> [PROBLEM REQUIREMENTS]:
Please copy the items again from the line with "catalogue / barcode: US 3092053" through the end of the items, replacing "locality" with "site" and changing nothing else. Leave out the pictures.
== == ==
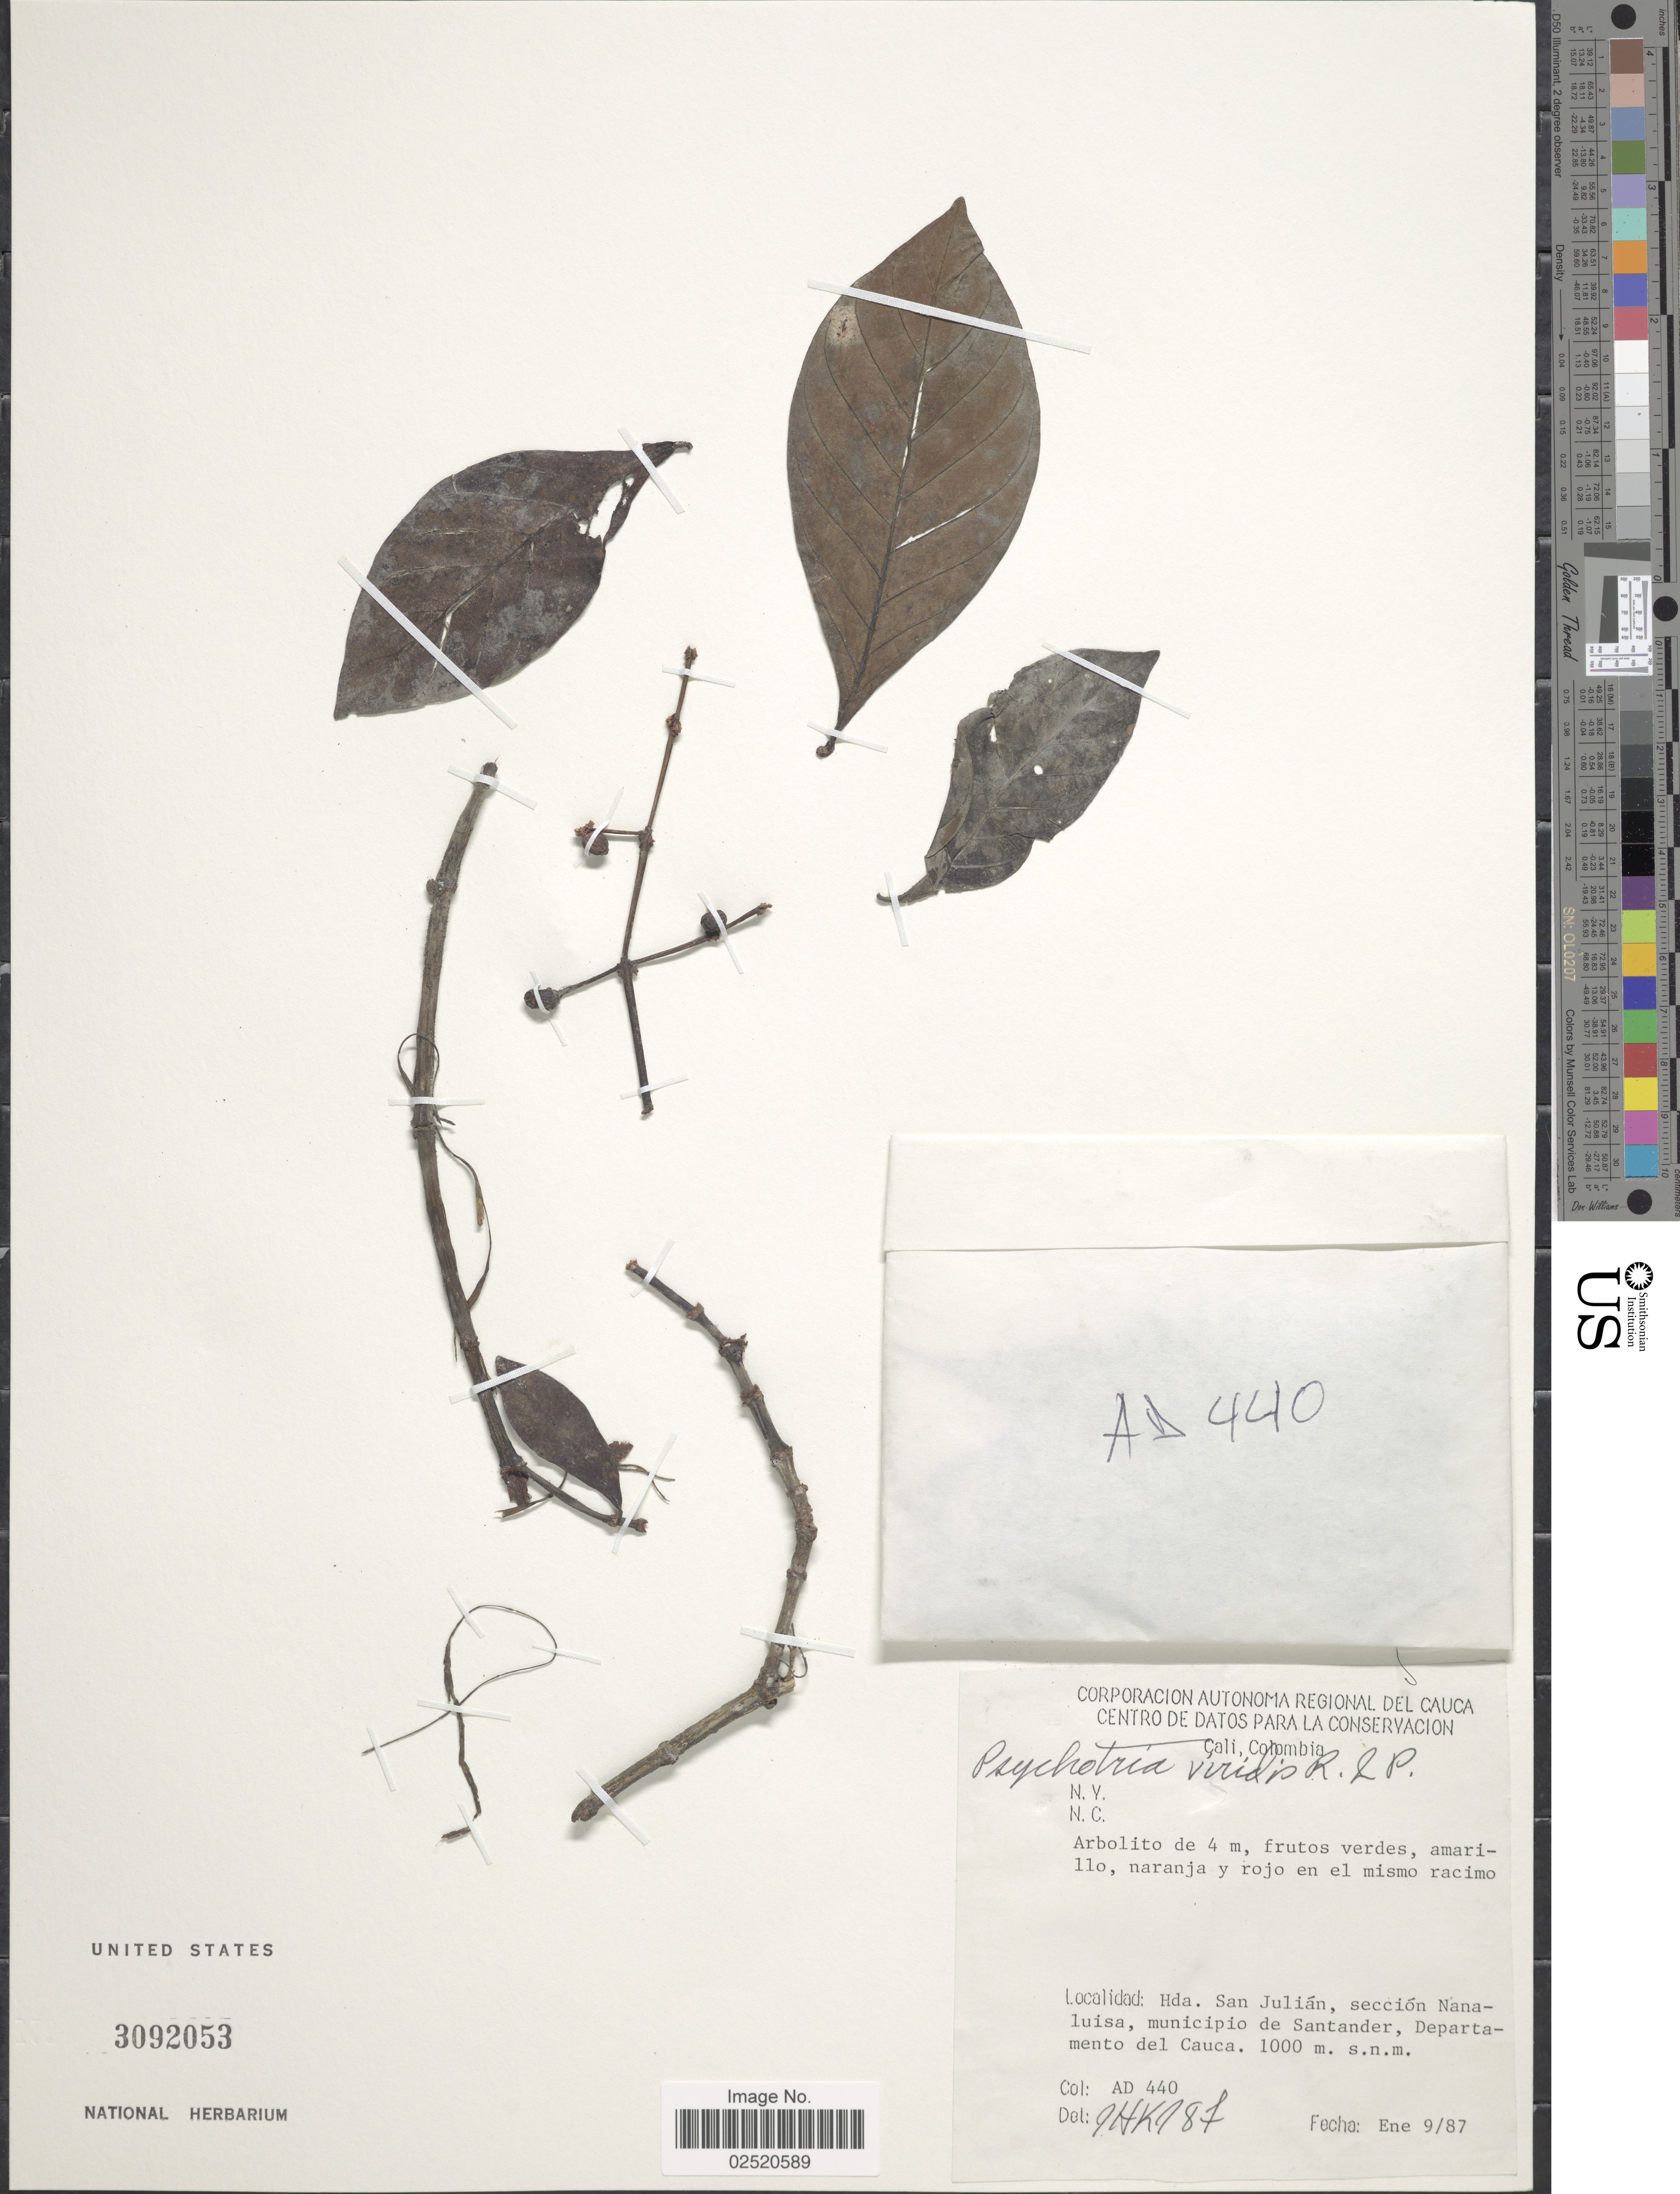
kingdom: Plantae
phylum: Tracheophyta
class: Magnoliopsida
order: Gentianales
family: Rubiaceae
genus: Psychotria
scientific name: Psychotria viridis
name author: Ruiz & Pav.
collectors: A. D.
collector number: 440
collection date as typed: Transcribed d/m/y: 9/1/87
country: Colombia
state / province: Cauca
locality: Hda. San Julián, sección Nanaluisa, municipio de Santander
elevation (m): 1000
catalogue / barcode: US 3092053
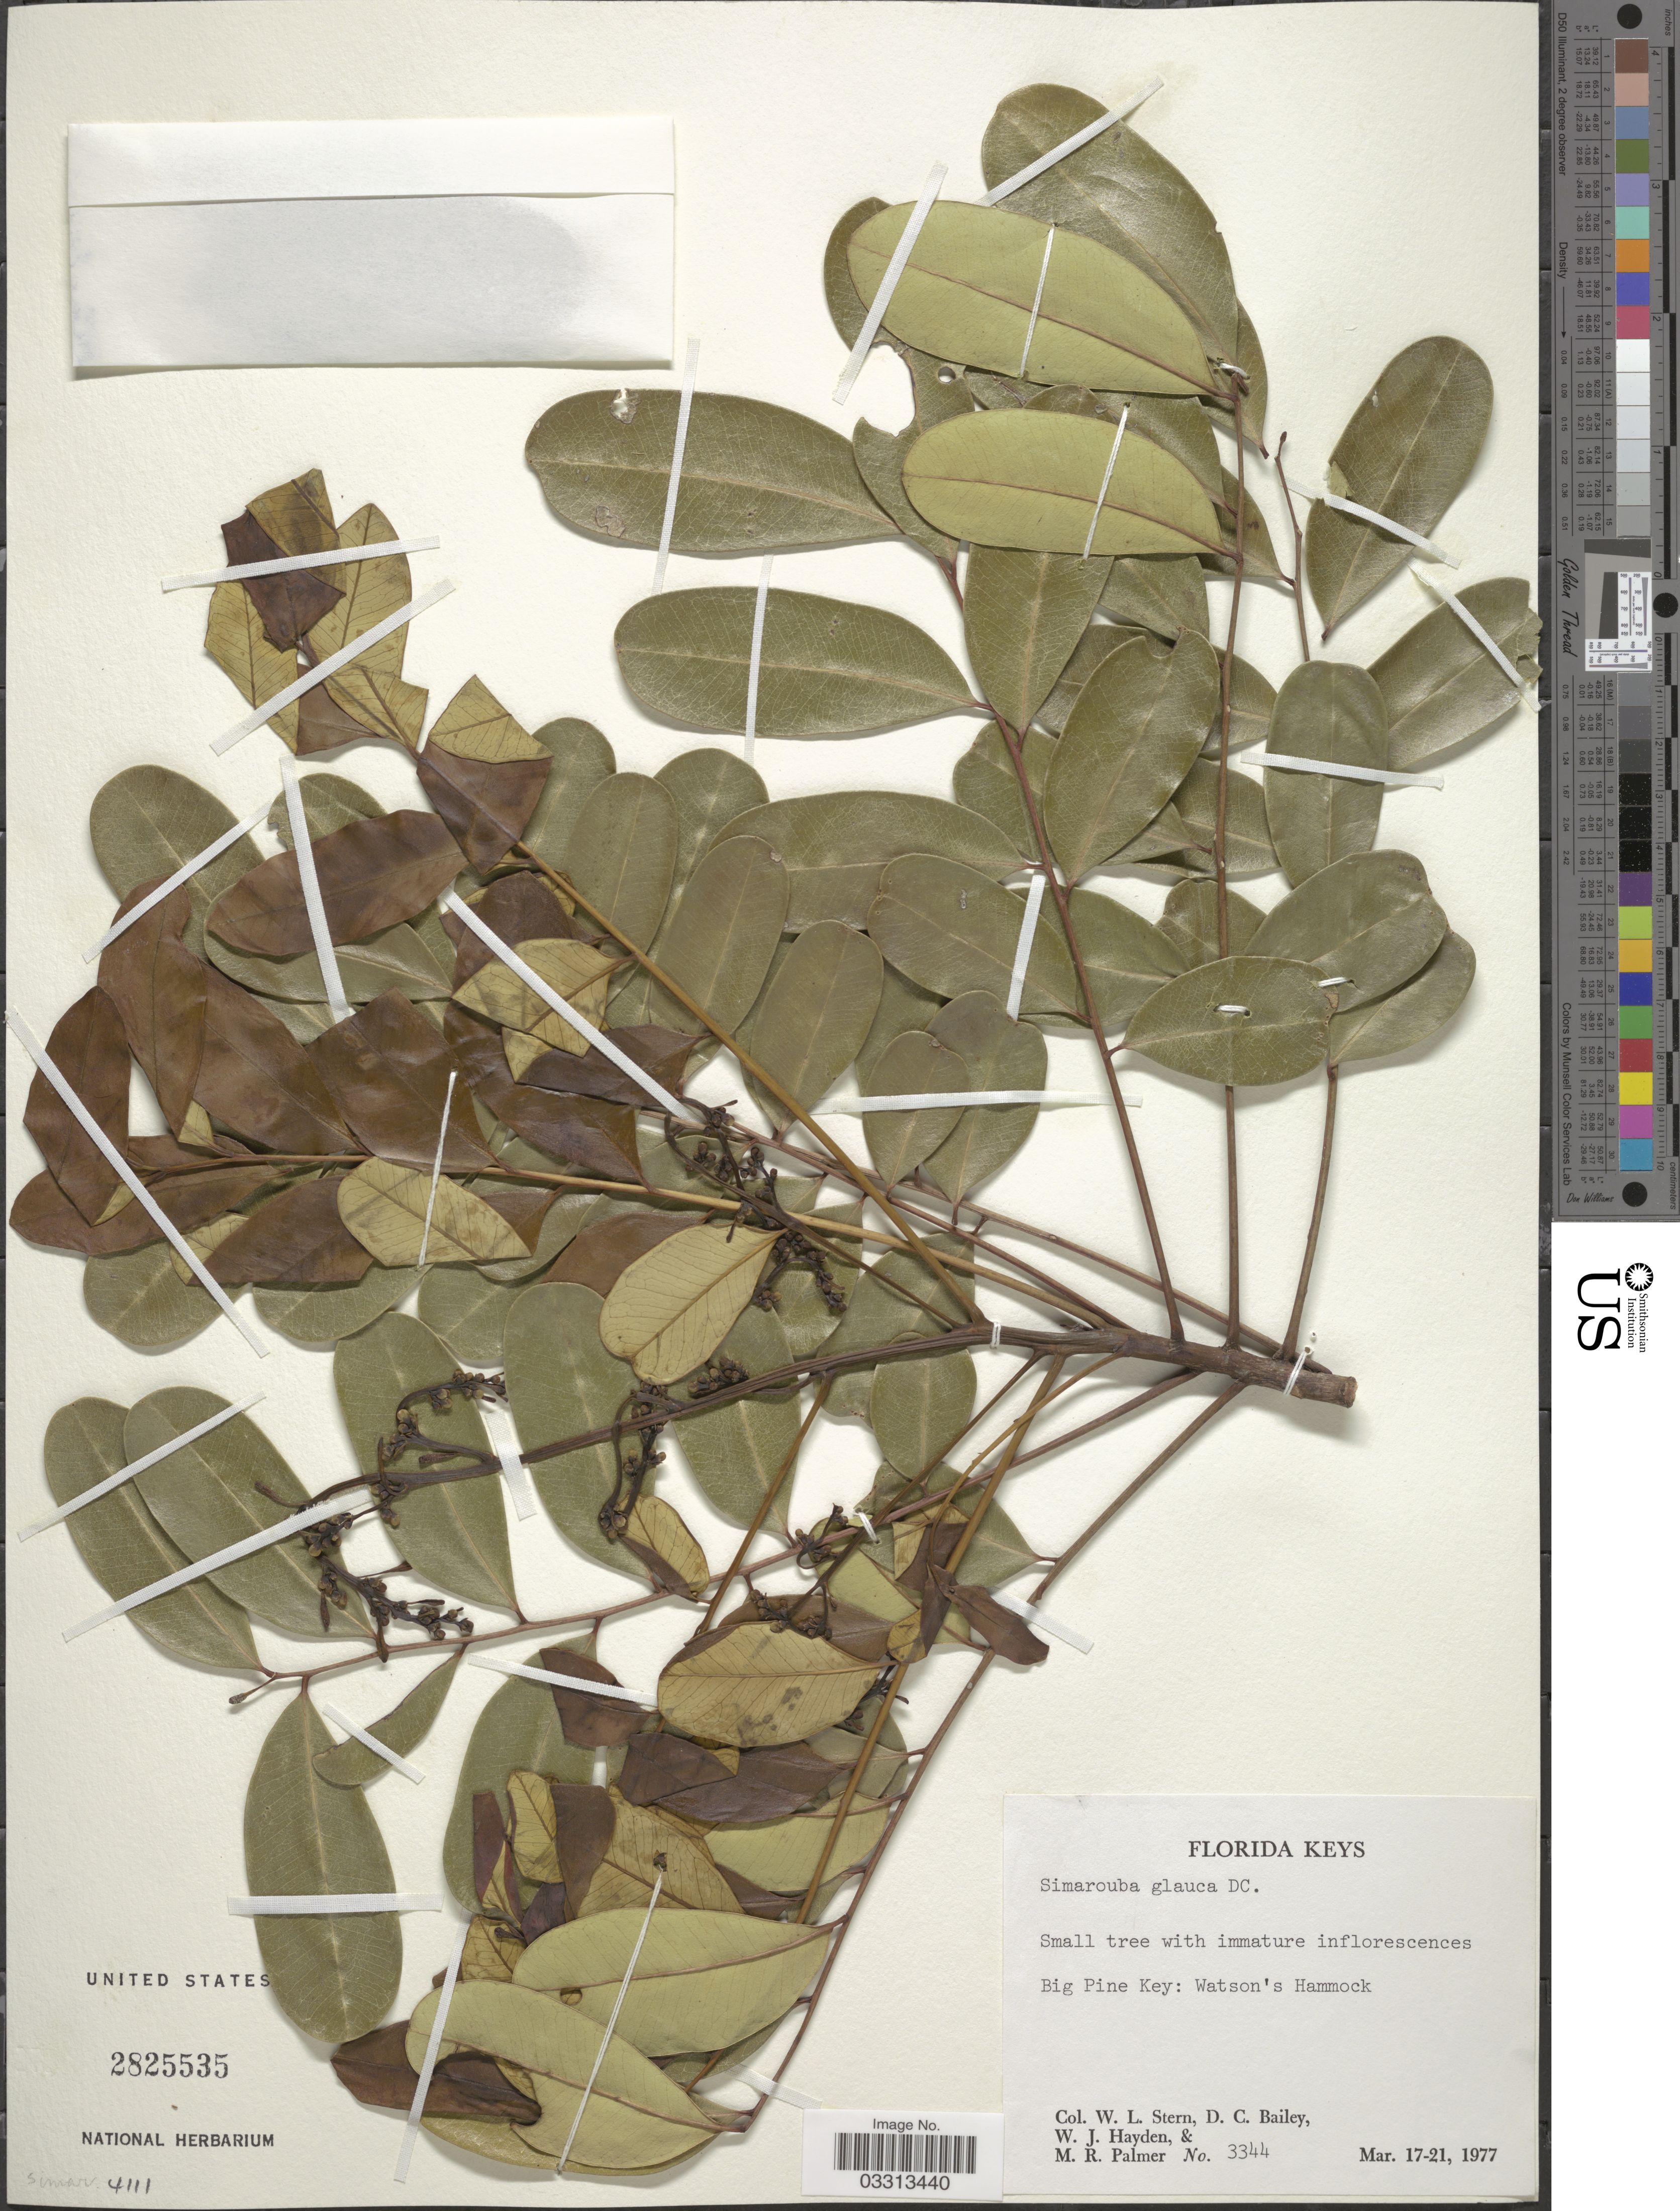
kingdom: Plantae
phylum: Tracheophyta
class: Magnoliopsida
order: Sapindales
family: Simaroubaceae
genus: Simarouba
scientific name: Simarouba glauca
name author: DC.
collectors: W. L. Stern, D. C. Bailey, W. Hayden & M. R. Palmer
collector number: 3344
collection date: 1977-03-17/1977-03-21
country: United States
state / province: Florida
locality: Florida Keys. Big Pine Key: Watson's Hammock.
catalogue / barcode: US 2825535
== == ==
> [OUTPUT BELOW]:
catalogue / barcode: US 3092053
kingdom: Plantae
phylum: Tracheophyta
class: Magnoliopsida
order: Sapindales
family: Simaroubaceae
genus: Simarouba
scientific name: Simarouba glauca
name author: DC.
collectors: W. L. Stern, D. C. Bailey, W. Hayden & M. R. Palmer
collector number: 3344
collection date: 1977-03-17/1977-03-21
country: United States
state / province: Florida
site: Florida Keys. Big Pine Key: Watson's Hammock.
catalogue / barcode: US 2825535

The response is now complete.